What makes this novel fascinating isn't so much the storyline as it is the historical background of the story. Silva has clearly done an exhaustive amount of research leading up to the writing of this novel and succeeds in relaying the historical truths of the holocaust and the Nazi effort to hide their crimes in a compelling series of expository narratives which serve to further the story while informing the reader. These snapshot of history are actually far more interesting and compelling than the story of Gabriel Allon, Shamron's favourite assassin, going after a war criminal.

As always with Silva there is an effort to be even handed even when dealing with the Nazis. While it is difficult to humanize those who have done monstrous deeds it is equally true that evil is frequently much more banal than we can imagine. It is this banality, the every day inconspicuousness, the lack of the outward appearance of being exceptional upon which Silva relies to get the reader to give the Nazi being hunted a fair hearing.

▶ **Dataset content**
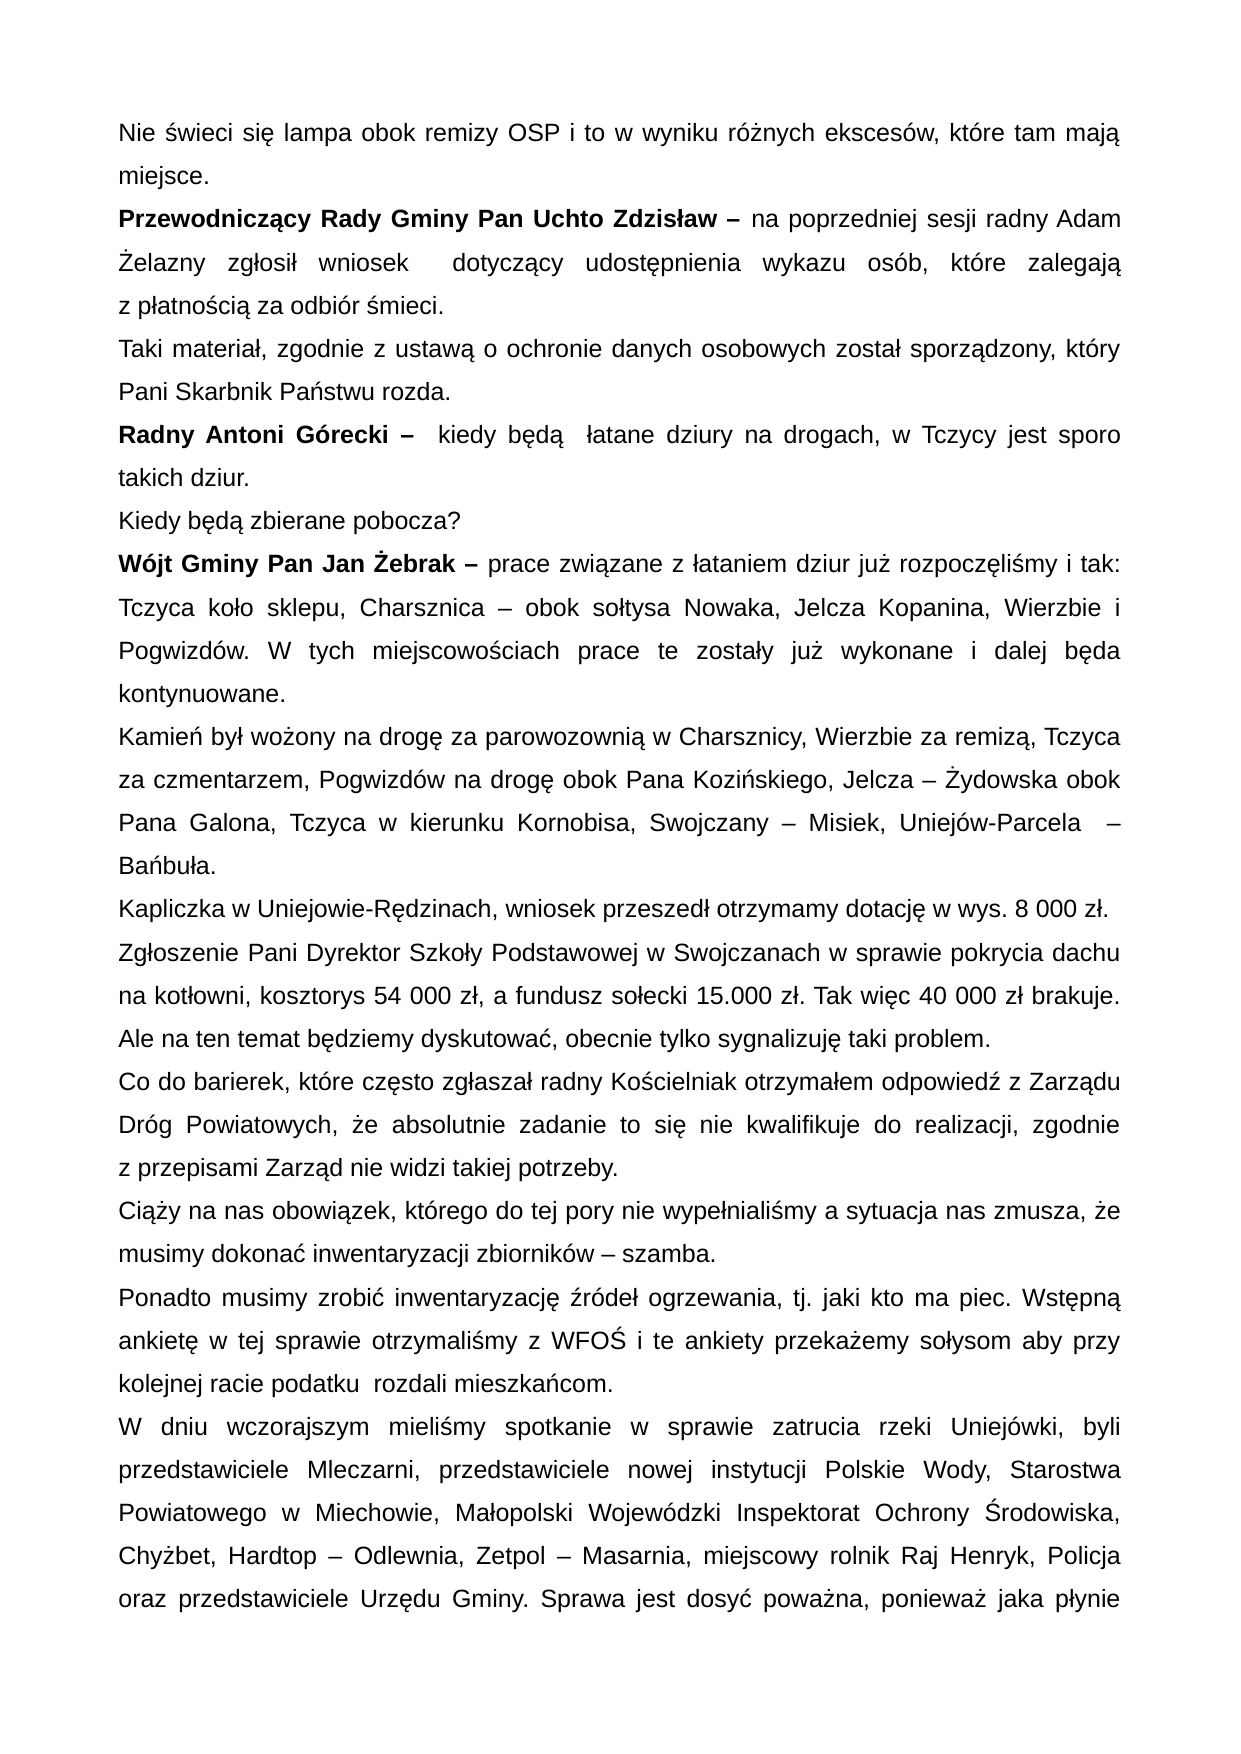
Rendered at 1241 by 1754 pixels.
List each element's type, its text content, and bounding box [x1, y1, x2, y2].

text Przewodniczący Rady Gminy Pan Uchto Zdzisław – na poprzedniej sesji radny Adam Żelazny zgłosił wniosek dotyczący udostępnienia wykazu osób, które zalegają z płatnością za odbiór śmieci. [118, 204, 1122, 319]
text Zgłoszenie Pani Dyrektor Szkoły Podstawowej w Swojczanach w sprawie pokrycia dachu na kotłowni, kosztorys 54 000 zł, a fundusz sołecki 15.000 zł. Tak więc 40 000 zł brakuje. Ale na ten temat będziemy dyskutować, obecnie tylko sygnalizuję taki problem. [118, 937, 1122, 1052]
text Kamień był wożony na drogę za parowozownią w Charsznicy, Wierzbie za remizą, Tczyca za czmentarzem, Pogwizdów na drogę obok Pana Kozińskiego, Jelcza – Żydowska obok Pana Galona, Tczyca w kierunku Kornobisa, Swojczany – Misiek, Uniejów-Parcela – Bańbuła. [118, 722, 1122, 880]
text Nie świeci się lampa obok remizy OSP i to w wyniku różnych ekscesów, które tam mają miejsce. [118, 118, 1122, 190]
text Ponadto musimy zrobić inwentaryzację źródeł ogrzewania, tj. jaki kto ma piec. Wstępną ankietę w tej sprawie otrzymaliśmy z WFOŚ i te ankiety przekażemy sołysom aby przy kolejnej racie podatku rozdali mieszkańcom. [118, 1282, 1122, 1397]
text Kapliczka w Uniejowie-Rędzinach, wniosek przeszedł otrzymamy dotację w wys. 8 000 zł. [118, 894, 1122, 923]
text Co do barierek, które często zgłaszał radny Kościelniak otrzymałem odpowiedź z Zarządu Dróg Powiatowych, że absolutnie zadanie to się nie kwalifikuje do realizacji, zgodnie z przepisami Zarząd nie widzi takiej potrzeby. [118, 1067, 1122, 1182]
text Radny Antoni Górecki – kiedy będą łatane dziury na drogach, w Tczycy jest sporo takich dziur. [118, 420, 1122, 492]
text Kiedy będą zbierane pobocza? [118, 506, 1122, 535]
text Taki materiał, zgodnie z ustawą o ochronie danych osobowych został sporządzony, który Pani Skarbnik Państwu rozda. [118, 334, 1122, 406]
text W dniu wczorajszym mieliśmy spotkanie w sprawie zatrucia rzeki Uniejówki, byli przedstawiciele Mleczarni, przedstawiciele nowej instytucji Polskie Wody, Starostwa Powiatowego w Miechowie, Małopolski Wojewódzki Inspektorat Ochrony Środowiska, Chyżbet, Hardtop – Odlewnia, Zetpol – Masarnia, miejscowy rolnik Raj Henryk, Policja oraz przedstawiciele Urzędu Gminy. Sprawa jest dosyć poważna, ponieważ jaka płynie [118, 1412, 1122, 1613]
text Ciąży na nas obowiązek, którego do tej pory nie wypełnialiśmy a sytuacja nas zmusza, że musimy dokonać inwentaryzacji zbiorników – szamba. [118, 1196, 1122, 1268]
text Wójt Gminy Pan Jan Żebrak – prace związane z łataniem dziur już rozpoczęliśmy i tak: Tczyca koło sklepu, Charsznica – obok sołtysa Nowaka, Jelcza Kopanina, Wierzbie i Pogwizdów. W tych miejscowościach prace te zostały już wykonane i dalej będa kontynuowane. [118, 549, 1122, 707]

* * *

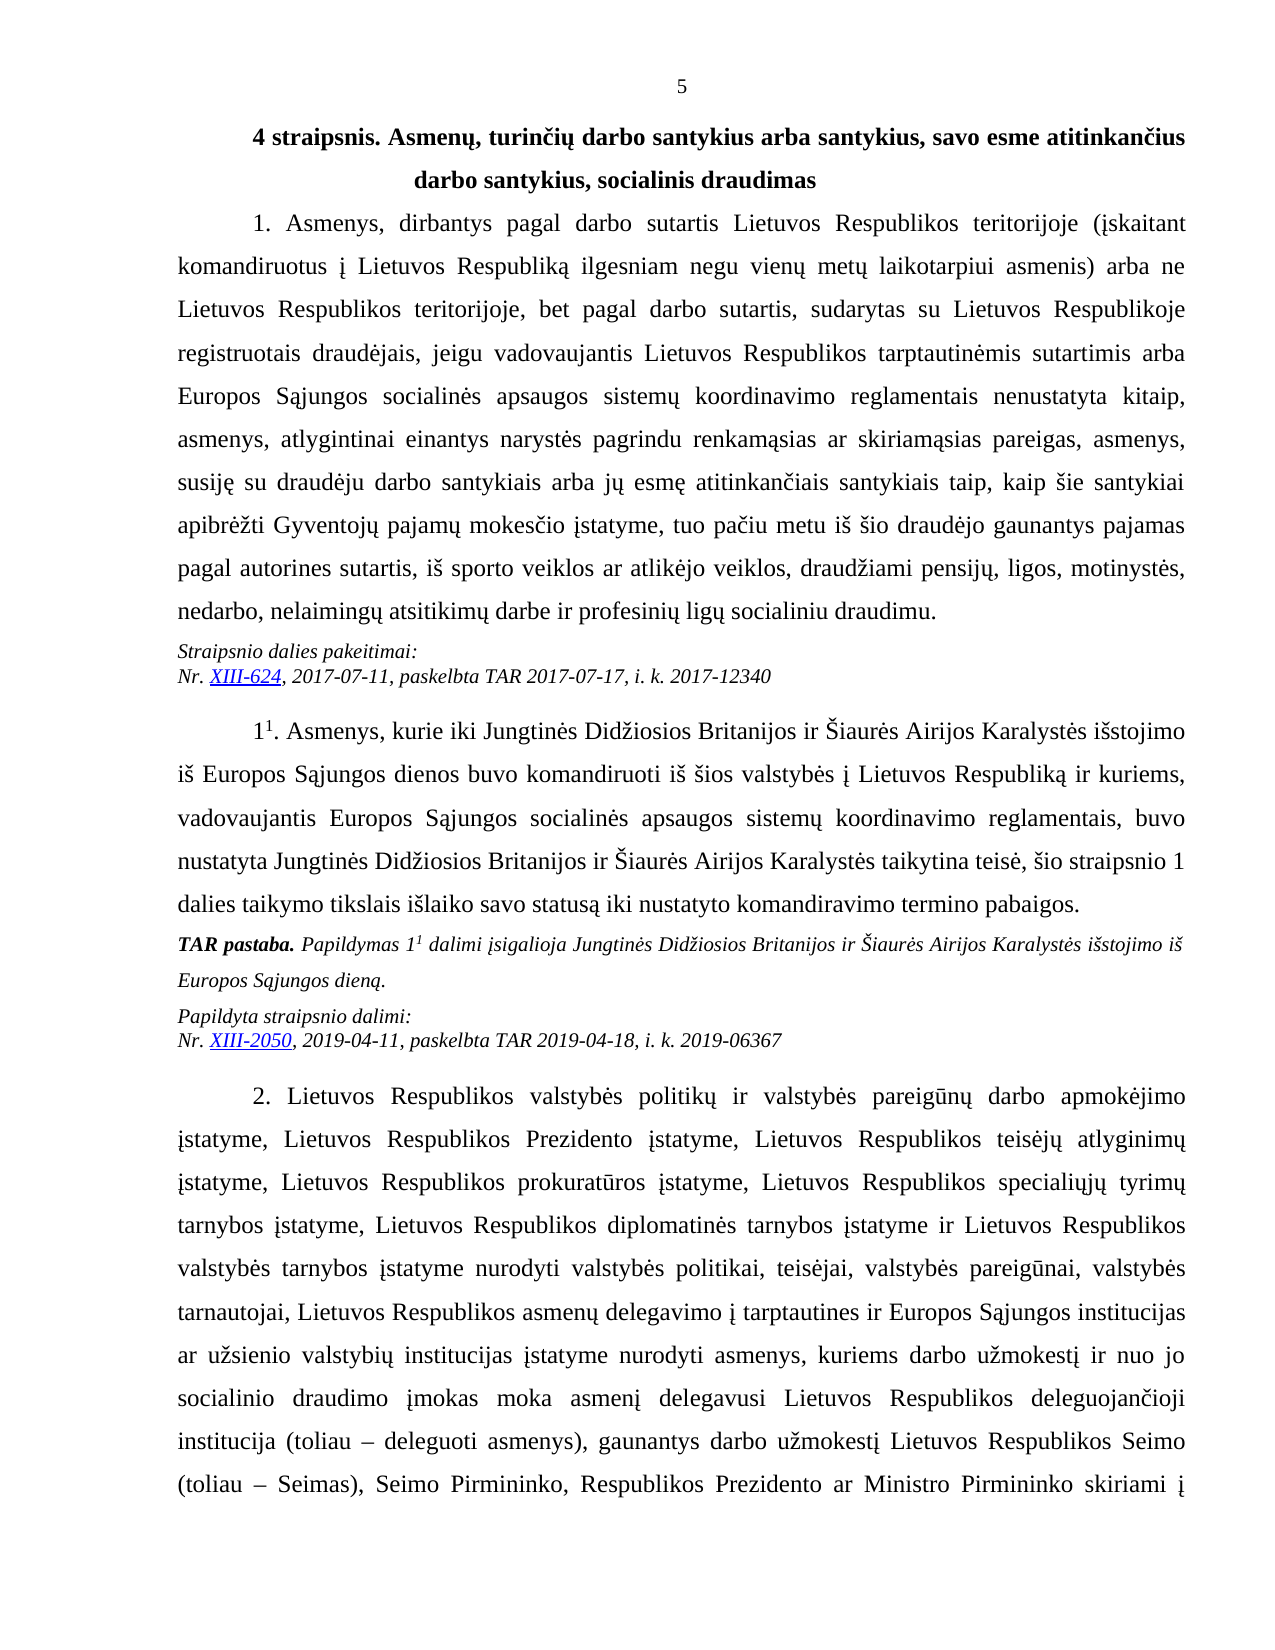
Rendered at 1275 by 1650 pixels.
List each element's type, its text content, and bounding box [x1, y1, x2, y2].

▶ **Request**
Reproduce verbatim the portion of the review of the Silva novel that opens with the words containing "As always with" and closes with "a fair hearing.".

▶ **Output for this task**
As always with Silva there is an effort to be even handed even when dealing with the Nazis. While it is difficult to humanize those who have done monstrous deeds it is equally true that evil is frequently much more banal than we can imagine. It is this banality, the every day inconspicuousness, the lack of the outward appearance of being exceptional upon which Silva relies to get the reader to give the Nazi being hunted a fair hearing.